A collective action under the FLSA to recover overtime compensation may be maintained "by any one or more employees for and in behalf of himself or themselves and other employees similarly situated." 29 U.S.C. § 216(b). "Plaintiffs seeking to maintain an opt-in class action bear the burden to show that they are similarly situated." Kautsch v. Premier Comm'ns , No. 06-CV-04035-NKL, 2008 WL 294271, at *1 (W.D. Mo. Jan. 31, 2008). "If the [class members] are similarly situated, the district court allows the representative action to proceed to trial. If not, the district court decertifies the class, dismisses without prejudice the opt-in plaintiffs, and allows the class representative[s] to proceed to trial on [their] individual claims. The decision to certify or decertify a collective action under section 216(b) is within the district court's discretion." White v. Baptist Mem'l Health Care Corp., 08-2478, 2011 WL 1883959, at *4 (W.D. Tenn. May 17, 2011), aff'd, 699 F.3d 869 (6th Cir. 2012) ; Baptist Mem'l , 2011 WL 1883959, at *4 (citations and internal quotation marks omitted).

That said, similarly situated "does not necessarily mean identical." Arnold v. Directv, LLC , No. 4:10-CV-352-JAR, 2017 WL 1251033, at *2 (E.D. Mo. Mar. 31, 2017). Every group of plaintiffs will necessarily include individuals with different experiences. "[T]he question is simply whether the differences among the plaintiffs outweigh the similarities of the practices to which they were allegedly subjected." 14051 Manchester , 301 F.R.D. at 372 *1044(quoting Baptist Mem'l. , 2011 WL 1883959, at *4 ).
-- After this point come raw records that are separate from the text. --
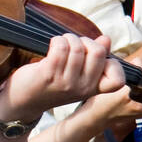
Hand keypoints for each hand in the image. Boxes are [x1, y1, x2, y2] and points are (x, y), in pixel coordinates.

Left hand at [0, 33, 123, 122]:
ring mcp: (65, 82)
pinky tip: (52, 45)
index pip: (118, 79)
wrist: (23, 101)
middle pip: (98, 52)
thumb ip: (93, 59)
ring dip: (67, 39)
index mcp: (93, 90)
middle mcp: (82, 88)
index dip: (110, 61)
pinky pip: (60, 47)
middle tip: (73, 45)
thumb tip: (106, 39)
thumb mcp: (76, 76)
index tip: (93, 56)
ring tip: (60, 44)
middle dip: (85, 41)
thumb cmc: (51, 84)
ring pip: (77, 47)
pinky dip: (57, 40)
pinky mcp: (48, 74)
Courts analyze three factors based on information gained from discovery to determine whether the Plaintiffs are similarly situated: (1) the disparate factual and employment settings of the individual plaintiffs; (2) the various defenses available to defendant that appear to be individual to each plaintiff, and (3) fairness and procedural considerations. 14051 Manchester , 301 F.R.D. at 372 (citation omitted). "In ruling on the Motion for Decertification, the Court recognizes the remedial purpose of the FLSA." Id. at 374 (citing Gomez v. Tyson Foods, Inc. , 8:08CV21, 2013 WL 7045055, at *8 (D. Neb. Feb. 11, 2013) ; Brennan v. Plaza Shoe Store, Inc. , 522 F.2d 843, 846 (8th Cir.1975) ("The Fair Labor Standards Act is remedial in nature, its purpose is to protect employees, and it must be interpreted in a manner consistent with that purpose.").

B. Analysis

First, SnS moves for decertification on the ground that Plaintiffs' employment experiences differ significantly from store to store, supervisor to supervisor, and shift to shift. It argues that those differences outweigh the similarities and are more relevant to the plaintiffs' classification as exempt salaried employees. Second, SnS argues that it has a variety of defenses against individual plaintiffs that it would not be able to assert against the class as a whole or test through representative testimony.